BRIEF: Output as a numbered list every line from the one containing "genus: Badumna" down to the one containing "genus: Hexastylis", both included, and no others. Omit any blank lines.

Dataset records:

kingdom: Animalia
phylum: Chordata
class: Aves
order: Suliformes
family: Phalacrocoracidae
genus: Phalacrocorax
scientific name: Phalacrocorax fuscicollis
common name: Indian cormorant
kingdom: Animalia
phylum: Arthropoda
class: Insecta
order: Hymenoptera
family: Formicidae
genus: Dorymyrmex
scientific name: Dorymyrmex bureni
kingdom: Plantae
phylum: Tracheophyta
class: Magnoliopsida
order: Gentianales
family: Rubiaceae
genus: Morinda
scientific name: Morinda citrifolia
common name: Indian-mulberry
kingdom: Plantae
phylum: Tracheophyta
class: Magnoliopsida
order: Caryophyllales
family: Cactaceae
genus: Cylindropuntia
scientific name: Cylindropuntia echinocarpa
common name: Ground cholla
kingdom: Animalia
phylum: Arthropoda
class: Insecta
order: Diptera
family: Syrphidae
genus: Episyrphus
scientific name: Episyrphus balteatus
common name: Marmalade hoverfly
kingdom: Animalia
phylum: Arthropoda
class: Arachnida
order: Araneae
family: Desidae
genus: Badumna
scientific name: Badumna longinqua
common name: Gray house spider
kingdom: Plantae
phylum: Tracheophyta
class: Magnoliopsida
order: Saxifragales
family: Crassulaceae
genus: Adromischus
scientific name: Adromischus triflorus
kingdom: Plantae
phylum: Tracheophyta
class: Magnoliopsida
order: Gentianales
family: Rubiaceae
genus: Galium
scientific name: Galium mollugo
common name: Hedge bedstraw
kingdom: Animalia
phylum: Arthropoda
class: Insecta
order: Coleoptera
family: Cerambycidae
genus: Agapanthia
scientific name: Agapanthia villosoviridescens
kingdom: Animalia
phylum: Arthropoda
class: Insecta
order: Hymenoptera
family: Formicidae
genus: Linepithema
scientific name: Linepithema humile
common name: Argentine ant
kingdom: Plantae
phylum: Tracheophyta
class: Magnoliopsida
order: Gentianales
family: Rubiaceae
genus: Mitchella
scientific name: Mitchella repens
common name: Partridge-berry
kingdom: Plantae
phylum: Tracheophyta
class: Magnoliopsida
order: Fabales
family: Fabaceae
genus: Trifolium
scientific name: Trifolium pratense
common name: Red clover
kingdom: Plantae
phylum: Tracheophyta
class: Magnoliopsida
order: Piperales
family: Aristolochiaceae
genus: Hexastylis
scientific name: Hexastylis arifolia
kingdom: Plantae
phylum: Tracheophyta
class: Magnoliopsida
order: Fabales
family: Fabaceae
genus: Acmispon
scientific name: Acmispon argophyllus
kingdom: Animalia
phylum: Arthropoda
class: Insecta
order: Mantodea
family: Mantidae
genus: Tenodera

RESPONSE TO THE EXERCISE:
1. genus: Badumna
2. scientific name: Badumna longinqua
3. common name: Gray house spider
4. kingdom: Plantae
5. phylum: Tracheophyta
6. class: Magnoliopsida
7. order: Saxifragales
8. family: Crassulaceae
9. genus: Adromischus
10. scientific name: Adromischus triflorus
11. kingdom: Plantae
12. phylum: Tracheophyta
13. class: Magnoliopsida
14. order: Gentianales
15. family: Rubiaceae
16. genus: Galium
17. scientific name: Galium mollugo
18. common name: Hedge bedstraw
19. kingdom: Animalia
20. phylum: Arthropoda
21. class: Insecta
22. order: Coleoptera
23. family: Cerambycidae
24. genus: Agapanthia
25. scientific name: Agapanthia villosoviridescens
26. kingdom: Animalia
27. phylum: Arthropoda
28. class: Insecta
29. order: Hymenoptera
30. family: Formicidae
31. genus: Linepithema
32. scientific name: Linepithema humile
33. common name: Argentine ant
34. kingdom: Plantae
35. phylum: Tracheophyta
36. class: Magnoliopsida
37. order: Gentianales
38. family: Rubiaceae
39. genus: Mitchella
40. scientific name: Mitchella repens
41. common name: Partridge-berry
42. kingdom: Plantae
43. phylum: Tracheophyta
44. class: Magnoliopsida
45. order: Fabales
46. family: Fabaceae
47. genus: Trifolium
48. scientific name: Trifolium pratense
49. common name: Red clover
50. kingdom: Plantae
51. phylum: Tracheophyta
52. class: Magnoliopsida
53. order: Piperales
54. family: Aristolochiaceae
55. genus: Hexastylis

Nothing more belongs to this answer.